Extract —
::::::
Re: Perl and Solving Trig/Converting GPS to x,y Cords
by BrowserUk (Pope) on Jan 08, 2013 at 22:11 UTC

    I found this page useful.


    With the rise and rise of 'Social' network sites: 'Computers are making people easier to use everyday'
    Examine what is said, not who speaks -- Silence betokens consent -- Love the truth but pardon error.
    "Science is about questioning the status quo. Questioning authority".
    In the absence of evidence, opinion is indistinguishable from prejudice.
Re: Perl and Solving Trig/Converting GPS to x,y Cords
by davido (Archbishop) on Jan 09, 2013 at 07:50 UTC

    This problem is more complex than simple trigonometry. The earth is approximately round, but not precisely round, and that's one of the lesser (but more memorable for me) complexities involved. GPS systems have to choose a projection: WGS84, for example. And navigators of old spent a good deal of time learning the math behind great circles, and various chart projections. ...ok, maybe the rest is trigonometry, but not entirely simple.

    It's been eighteen years since I read it, and I've forgotten most of what I learned. But I highly recommend Dutton's Navigation and Piloting (or the more recent Dutton's Nautical Navigation). Pick up a used copy via Amazon or eBay. You're really just after the mathematical formulas and a good explanation of the theory, and for that an older version is probably just as good as a newer one. I think I have the 1961 edition handed down from a friend of my parents.
::::::
Material provided —
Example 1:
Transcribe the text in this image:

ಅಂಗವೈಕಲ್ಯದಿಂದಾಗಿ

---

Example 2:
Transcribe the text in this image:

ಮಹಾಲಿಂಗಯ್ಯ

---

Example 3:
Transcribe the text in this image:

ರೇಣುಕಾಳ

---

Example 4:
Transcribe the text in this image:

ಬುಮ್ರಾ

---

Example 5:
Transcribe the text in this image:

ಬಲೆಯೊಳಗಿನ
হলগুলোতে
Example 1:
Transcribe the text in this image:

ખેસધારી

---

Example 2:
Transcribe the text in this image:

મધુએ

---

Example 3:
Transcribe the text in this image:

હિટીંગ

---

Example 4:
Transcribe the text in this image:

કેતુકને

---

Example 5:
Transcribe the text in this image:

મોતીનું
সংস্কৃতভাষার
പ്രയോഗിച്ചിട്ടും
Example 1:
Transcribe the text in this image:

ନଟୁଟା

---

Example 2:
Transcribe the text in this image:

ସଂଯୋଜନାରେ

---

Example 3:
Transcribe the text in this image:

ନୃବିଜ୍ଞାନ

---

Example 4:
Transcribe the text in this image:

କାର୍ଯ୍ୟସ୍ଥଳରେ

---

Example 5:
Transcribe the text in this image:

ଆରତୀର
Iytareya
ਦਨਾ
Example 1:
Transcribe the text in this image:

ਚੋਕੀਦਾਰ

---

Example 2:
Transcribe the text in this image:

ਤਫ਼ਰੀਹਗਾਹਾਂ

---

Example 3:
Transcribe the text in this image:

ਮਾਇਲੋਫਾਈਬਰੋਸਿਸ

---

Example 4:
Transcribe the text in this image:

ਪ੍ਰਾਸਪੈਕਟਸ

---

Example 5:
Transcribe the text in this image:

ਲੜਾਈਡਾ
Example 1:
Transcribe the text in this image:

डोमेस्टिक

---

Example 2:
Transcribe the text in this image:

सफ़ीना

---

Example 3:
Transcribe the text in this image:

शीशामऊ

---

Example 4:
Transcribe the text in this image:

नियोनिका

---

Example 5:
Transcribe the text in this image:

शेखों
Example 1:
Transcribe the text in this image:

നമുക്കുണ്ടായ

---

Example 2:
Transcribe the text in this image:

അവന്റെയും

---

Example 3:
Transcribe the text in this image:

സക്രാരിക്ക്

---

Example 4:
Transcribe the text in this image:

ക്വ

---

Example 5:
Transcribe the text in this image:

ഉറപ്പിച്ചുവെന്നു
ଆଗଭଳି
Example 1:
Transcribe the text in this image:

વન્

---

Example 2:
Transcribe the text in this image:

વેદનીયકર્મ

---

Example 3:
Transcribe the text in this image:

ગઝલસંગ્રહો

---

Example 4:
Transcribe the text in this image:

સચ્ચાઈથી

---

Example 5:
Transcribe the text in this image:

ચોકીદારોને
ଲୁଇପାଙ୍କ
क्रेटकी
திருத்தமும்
::::::
Retype the forum thread above on converting GPS coordinates to x,y, word for word and in full.

Written response —
Re: Perl and Solving Trig/Converting GPS to x,y Cords
by BrowserUk (Pope) on Jan 08, 2013 at 22:11 UTC

    I found this page useful.


    With the rise and rise of 'Social' network sites: 'Computers are making people easier to use everyday'
    Examine what is said, not who speaks -- Silence betokens consent -- Love the truth but pardon error.
    "Science is about questioning the status quo. Questioning authority".
    In the absence of evidence, opinion is indistinguishable from prejudice.
Re: Perl and Solving Trig/Converting GPS to x,y Cords
by davido (Archbishop) on Jan 09, 2013 at 07:50 UTC

    This problem is more complex than simple trigonometry. The earth is approximately round, but not precisely round, and that's one of the lesser (but more memorable for me) complexities involved. GPS systems have to choose a projection: WGS84, for example. And navigators of old spent a good deal of time learning the math behind great circles, and various chart projections. ...ok, maybe the rest is trigonometry, but not entirely simple.

    It's been eighteen years since I read it, and I've forgotten most of what I learned. But I highly recommend Dutton's Navigation and Piloting (or the more recent Dutton's Nautical Navigation). Pick up a used copy via Amazon or eBay. You're really just after the mathematical formulas and a good explanation of the theory, and for that an older version is probably just as good as a newer one. I think I have the 1961 edition handed down from a friend of my parents.